Thank you.
The committee members know how vocal I was about our position on this issue. Last year, a number of witnesses appeared before us, representing either labour-sponsored funds or private equity funds. The venture capital industry has clearly demonstrated that the contribution of labour-sponsored funds was essential to the administration of venture capital in Canada. Witnesses indicated that eliminating tax credit for labour-sponsored venture capital funds would jeopardize Canada's health in terms of venture capital, and that the effects of that elimination were being felt in Ontario.

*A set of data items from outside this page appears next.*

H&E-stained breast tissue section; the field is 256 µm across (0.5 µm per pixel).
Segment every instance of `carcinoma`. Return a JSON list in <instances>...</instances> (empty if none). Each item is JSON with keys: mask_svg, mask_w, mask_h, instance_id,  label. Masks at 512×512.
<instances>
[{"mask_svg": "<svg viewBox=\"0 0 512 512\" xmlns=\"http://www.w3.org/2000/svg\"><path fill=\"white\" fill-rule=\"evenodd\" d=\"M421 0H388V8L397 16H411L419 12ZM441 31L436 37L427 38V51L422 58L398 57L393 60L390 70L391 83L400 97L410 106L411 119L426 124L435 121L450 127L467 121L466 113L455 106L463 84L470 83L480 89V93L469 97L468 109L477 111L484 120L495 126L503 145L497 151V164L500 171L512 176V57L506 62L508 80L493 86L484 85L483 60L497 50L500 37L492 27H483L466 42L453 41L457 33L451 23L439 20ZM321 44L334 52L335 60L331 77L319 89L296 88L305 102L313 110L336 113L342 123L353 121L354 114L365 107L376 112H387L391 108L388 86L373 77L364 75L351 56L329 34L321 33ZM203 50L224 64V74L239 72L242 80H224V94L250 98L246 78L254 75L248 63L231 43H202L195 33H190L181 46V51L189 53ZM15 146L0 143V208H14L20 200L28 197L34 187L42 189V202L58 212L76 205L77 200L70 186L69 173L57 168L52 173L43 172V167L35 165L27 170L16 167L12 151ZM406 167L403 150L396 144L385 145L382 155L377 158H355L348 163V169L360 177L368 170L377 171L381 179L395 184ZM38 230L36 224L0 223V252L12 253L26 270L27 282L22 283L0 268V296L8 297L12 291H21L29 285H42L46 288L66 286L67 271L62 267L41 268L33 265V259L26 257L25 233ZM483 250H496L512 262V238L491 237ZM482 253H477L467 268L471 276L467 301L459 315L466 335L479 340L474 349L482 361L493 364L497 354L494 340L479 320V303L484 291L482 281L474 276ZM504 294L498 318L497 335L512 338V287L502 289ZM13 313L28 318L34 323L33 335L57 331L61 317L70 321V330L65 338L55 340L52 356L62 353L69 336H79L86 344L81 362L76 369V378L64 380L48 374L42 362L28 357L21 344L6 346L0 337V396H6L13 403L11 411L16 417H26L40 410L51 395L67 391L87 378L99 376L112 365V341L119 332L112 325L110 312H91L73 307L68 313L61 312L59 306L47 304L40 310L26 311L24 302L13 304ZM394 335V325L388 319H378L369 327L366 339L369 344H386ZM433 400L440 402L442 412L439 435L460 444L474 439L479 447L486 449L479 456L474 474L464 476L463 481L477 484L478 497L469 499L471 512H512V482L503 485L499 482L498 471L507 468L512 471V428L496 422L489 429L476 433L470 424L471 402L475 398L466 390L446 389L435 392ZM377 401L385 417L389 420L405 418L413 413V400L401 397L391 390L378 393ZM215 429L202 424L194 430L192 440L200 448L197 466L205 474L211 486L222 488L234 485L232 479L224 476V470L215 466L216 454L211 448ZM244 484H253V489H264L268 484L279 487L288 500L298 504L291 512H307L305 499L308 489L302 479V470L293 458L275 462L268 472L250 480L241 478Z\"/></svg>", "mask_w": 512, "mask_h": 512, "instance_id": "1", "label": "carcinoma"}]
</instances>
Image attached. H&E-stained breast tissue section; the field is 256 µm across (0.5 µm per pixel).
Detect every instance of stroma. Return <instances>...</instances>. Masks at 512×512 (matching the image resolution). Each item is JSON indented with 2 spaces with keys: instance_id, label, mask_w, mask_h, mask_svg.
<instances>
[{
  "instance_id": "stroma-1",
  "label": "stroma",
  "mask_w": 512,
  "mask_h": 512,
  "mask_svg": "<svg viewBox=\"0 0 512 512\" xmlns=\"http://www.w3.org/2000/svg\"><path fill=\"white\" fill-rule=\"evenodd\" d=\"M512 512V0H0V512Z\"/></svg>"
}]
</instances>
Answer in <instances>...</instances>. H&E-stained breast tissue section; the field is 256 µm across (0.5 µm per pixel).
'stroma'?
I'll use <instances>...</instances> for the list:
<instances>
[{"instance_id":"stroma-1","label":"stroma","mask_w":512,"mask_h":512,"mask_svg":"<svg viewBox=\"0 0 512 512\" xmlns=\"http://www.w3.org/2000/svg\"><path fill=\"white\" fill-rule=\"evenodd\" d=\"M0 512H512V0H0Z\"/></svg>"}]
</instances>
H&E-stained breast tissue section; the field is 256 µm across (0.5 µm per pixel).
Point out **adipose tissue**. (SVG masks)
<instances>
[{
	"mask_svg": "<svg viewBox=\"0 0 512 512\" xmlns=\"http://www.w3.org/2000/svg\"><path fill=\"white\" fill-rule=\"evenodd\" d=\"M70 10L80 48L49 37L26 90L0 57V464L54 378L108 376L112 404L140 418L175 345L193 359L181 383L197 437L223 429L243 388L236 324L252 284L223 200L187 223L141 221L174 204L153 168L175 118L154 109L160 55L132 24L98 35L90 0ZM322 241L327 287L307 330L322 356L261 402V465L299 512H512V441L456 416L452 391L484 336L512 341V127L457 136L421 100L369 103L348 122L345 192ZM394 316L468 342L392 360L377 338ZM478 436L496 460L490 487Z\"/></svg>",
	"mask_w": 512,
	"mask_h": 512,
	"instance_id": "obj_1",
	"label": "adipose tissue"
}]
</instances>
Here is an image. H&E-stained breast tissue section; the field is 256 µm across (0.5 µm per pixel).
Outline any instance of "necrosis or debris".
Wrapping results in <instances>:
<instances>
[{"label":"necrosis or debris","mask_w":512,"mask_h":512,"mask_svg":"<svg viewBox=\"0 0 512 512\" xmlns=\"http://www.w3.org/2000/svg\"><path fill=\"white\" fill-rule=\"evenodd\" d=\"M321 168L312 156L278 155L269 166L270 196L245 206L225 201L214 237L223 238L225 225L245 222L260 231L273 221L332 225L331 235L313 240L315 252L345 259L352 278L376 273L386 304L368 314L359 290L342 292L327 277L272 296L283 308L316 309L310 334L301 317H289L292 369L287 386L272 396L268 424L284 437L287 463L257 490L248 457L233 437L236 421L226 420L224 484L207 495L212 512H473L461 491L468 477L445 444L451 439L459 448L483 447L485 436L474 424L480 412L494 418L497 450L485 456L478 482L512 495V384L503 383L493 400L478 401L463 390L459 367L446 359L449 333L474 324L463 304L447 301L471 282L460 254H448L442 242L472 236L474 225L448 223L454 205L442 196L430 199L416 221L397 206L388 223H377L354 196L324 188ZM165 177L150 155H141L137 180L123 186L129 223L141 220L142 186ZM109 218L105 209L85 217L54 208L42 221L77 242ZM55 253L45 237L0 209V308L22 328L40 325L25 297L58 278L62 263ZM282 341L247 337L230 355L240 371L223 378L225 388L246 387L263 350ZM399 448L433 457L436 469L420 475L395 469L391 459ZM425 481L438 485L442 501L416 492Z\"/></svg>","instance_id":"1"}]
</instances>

Although Quebec is one of the main protagonists in that area, we also had a witness from Nova Scotia. It would be beneficial for that and other provinces to draw inspiration from the Quebec model in order to develop their venture capital system and improve their health in terms of venture capital. Why? Canada ranks near the bottom of the OECD countries, while Quebec is among the leaders in this area, with only the United States and Israel ahead of it.

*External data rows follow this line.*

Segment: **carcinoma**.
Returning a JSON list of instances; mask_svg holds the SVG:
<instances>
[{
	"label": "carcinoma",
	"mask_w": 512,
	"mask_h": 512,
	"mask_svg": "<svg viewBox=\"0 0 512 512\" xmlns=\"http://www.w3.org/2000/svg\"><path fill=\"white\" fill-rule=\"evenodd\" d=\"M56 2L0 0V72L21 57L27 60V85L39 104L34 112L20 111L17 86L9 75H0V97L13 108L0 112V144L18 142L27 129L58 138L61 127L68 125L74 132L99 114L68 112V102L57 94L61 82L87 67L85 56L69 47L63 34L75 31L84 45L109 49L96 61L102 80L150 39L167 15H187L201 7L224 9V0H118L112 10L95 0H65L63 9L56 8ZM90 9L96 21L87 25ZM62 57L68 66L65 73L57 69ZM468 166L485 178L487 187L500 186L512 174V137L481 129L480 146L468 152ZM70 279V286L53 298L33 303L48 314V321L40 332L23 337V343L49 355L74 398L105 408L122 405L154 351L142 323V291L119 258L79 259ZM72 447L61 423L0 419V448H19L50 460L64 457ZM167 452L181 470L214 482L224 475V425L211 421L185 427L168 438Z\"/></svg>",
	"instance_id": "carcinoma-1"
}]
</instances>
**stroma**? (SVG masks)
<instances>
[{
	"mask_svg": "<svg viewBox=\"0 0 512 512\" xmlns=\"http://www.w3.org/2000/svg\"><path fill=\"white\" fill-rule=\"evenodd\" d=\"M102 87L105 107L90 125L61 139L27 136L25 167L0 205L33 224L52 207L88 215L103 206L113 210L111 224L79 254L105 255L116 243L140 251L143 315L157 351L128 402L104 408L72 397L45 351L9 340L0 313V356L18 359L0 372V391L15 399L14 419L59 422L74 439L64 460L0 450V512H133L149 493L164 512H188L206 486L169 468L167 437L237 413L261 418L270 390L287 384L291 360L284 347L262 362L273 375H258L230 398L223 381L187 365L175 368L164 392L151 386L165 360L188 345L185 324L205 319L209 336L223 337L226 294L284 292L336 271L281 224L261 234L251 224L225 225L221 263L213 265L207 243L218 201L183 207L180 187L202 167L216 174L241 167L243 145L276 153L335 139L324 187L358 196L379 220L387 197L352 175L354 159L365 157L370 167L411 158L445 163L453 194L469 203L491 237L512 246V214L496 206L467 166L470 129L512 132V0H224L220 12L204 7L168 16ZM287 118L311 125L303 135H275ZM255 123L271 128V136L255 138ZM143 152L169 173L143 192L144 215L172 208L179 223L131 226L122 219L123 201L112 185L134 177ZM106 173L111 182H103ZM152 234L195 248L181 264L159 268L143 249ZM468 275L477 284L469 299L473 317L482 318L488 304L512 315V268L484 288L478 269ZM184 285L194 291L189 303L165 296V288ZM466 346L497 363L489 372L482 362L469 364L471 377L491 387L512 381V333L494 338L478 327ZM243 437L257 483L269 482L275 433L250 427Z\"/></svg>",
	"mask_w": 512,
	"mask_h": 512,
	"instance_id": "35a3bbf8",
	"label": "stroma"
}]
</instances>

The Conservative government decided to end this tax credit without conducting any impact studies on the level of Canadian venture capital. The officials in charge of that sector confirmed this fact. By proposing such an amendment, the government is continuing along the same path.
I appeal to the government—which will probably once again vote to phase out this credit—to reconsider its position and analyze the consequences of this action, especially if the Canadian economy and venture capital matter to it.
As my colleague said, that is why we will vote against this provision.